[[ Entries shown, beginning ]]

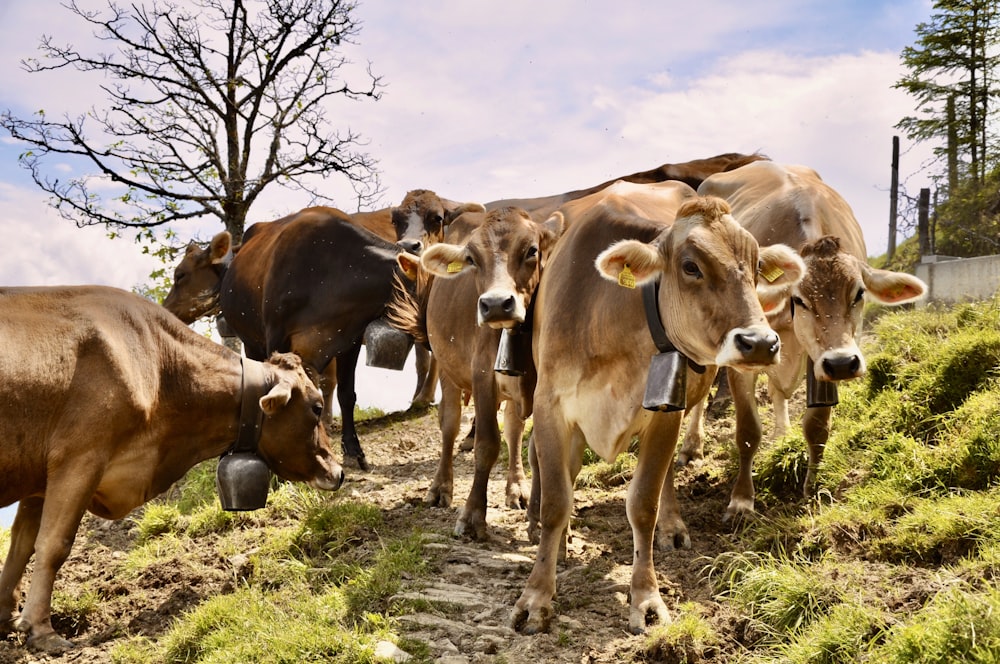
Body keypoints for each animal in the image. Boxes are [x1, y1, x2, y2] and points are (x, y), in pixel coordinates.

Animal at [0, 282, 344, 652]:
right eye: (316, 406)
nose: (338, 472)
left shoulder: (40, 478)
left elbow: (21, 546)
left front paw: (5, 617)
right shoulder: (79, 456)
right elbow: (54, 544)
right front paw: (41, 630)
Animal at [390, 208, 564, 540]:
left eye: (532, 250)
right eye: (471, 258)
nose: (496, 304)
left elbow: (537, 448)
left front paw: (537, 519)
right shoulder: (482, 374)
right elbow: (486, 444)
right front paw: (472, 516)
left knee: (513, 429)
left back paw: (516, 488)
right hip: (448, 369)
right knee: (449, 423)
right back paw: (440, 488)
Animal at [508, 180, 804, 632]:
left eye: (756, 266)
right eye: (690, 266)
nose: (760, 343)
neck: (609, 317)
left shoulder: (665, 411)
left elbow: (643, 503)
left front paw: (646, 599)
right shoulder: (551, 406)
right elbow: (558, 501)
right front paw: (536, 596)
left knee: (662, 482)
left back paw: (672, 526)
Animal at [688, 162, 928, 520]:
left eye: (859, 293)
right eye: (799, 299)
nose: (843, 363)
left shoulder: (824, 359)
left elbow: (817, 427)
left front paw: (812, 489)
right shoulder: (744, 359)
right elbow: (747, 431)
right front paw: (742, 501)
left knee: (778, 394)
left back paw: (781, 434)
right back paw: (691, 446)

[[ Entries shown, end ]]
[[ Entries shown, beginning ]]

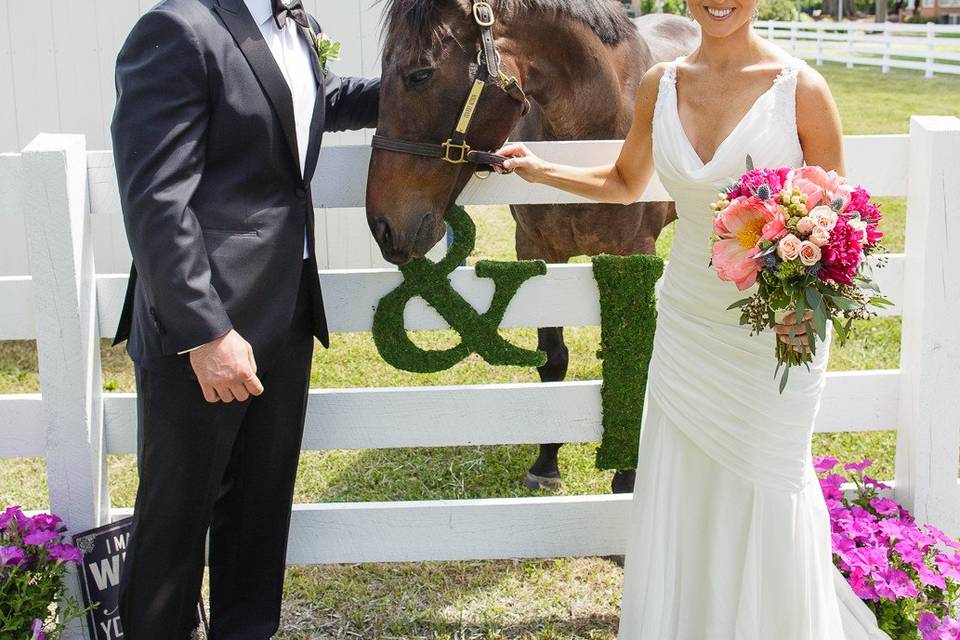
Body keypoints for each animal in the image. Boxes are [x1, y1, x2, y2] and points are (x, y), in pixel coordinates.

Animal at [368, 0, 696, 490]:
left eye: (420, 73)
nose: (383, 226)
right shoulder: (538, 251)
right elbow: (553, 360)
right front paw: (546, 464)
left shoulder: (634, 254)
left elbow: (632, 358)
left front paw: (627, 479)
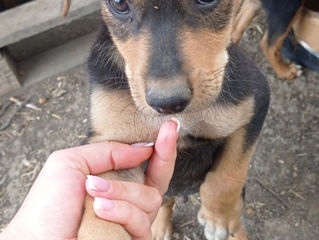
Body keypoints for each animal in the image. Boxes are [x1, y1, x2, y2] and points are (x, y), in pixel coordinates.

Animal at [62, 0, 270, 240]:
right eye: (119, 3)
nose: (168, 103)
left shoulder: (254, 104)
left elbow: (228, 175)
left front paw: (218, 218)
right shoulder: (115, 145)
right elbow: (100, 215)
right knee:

[[ Entries shown, end ]]

### Your objective
Going back over the entries above, copy word for word every line from the one that has "left elbow: (643, 503)" on through the one that has "right back paw: (691, 446)".

### Your response
left elbow: (643, 503)
left front paw: (646, 599)
right shoulder: (551, 406)
right elbow: (558, 501)
right front paw: (536, 596)
left knee: (662, 482)
left back paw: (672, 526)
Animal at [688, 162, 928, 520]:
left eye: (859, 293)
right eye: (799, 299)
nose: (843, 363)
left shoulder: (824, 359)
left elbow: (817, 427)
left front paw: (812, 489)
right shoulder: (744, 359)
right elbow: (747, 431)
right front paw: (742, 501)
left knee: (778, 394)
left back paw: (781, 434)
right back paw: (691, 446)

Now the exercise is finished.